The report included other recommendations such as calling for a set of national standards and for departments to devote more money to training, which accounted for a fraction of the police budgets among agencies that responded to PERF’s survey. The report also calls for recruits to be taught more about the history of policing nationwide and locally “with a special emphasis on racial justice issues,” saying recruits need to learn how this history can “shape perceptions of the police today.”

Police instruction has changed over time, including the increase in hours spent in training, the report said. But that volume of training still falls short when compared with people in other jobs in the United States or police in other countries, the report said.

Police in the United States typically spend about 20 weeks in the academy, the report said, while recruits in Japan might spend up to 21 months training. Their peers in many European countries spend two to three years training.

“Look, it’s expensive to train someone for a year,” Wexler said. “But it’s far more expensive to not train them properly and see a situation handled badly. It can absolutely devastate a department and a city.”

Just ramping up the amount of training, Wexler said, is not the solution, even though that is often floated by officials amid controversies like uses of force.

“When police have faced a crisis, the conventional recommendation is inevitably more training,” Wexler said. “The reality is that more training may not necessarily be the answer to what the issue is.”

The report said there has not been enough research into what training actually works, calling on policing to invest in more to figure out “what works and what doesn’t in police recruit training.”

Ian Adams, a professor of criminology and criminal justice at the University of South Carolina, said he believes the training offered today is better than it used to be, but he said it is important to understand what types of training work best.

“I know it’s tempting to say, well, if we just put officers through 10 more hours of X training, then we should get Y results,” said Adams, a former police officer.
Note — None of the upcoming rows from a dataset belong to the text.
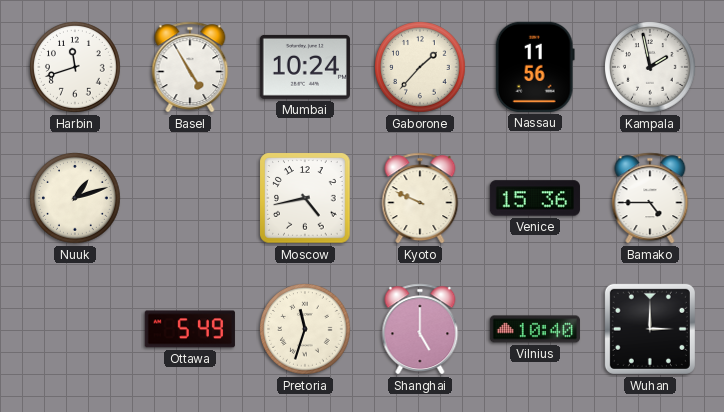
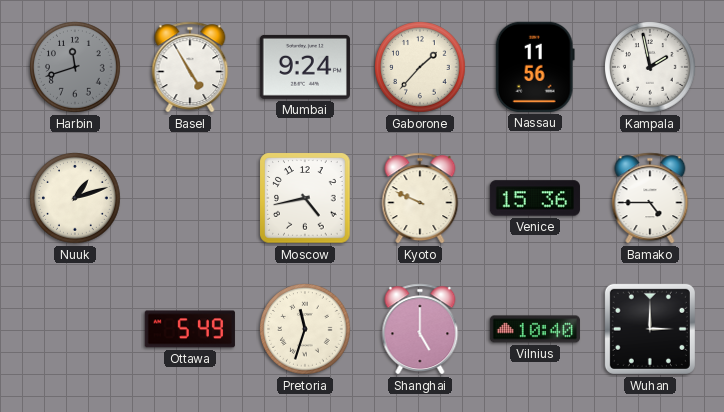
Harbin dial: white -> grey
Mumbai: 10:24 -> 9:24
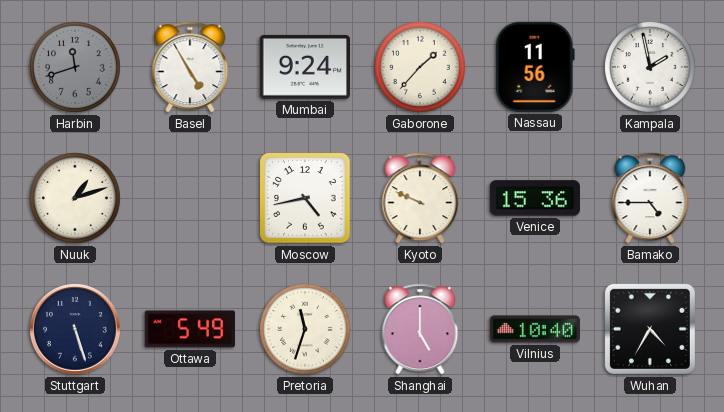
Stuttgart: none -> 5:27
Wuhan: 3:00 -> 4:35
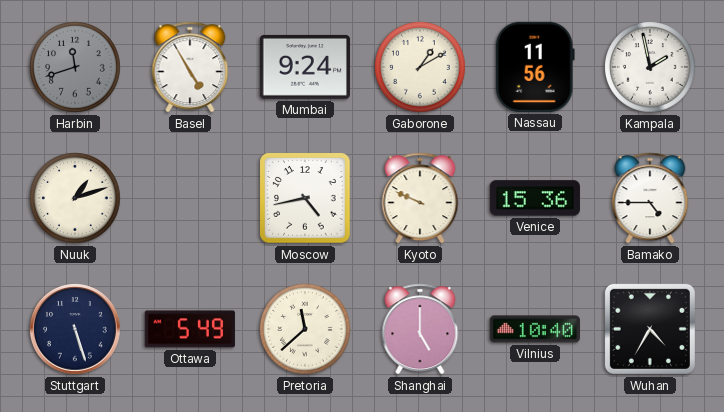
Gaborone: 1:37 -> 1:10
Pretoria: 11:33 -> 11:38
But, he said, “the evidence doesn’t say that. Because we haven’t put the necessary resources into understanding what training would actually accomplish the outcomes we want.”

The PERF report said training academies should avoid taking a “paramilitary approach,” potentially merge with others to create consistency in what new officers are taught, and welcome input from members of the community, among other suggested changes.

The report also touches on why, despite all the pleas to rethink policing, training remains behind the times in many places. “At many academies,” the report said, instruction “is based largely on what has been taught in the past.” New laws, department policies and other practices in law enforcement, the report said, are not always added promptly to the instruction.

In many cases, the report continued, academies “seem to rely almost exclusively on current or retired law enforcement officers to develop their training curricula,” even though these people lack backgrounds in designing course instruction.

David J. Thomas, a retired Florida police officer, said he feels like “there’s still not enough” instruction for new officers. Police get trained in things like how to use firearms and defensive tactics, Thomas said, but the instruction falls short when it comes to things like how to treat members of the community or respond to people in crisis.

“I don’t think the curriculum’s changed enough to meet the needs of the people that we’re serving,” said Thomas, a professor at Florida Gulf Coast University.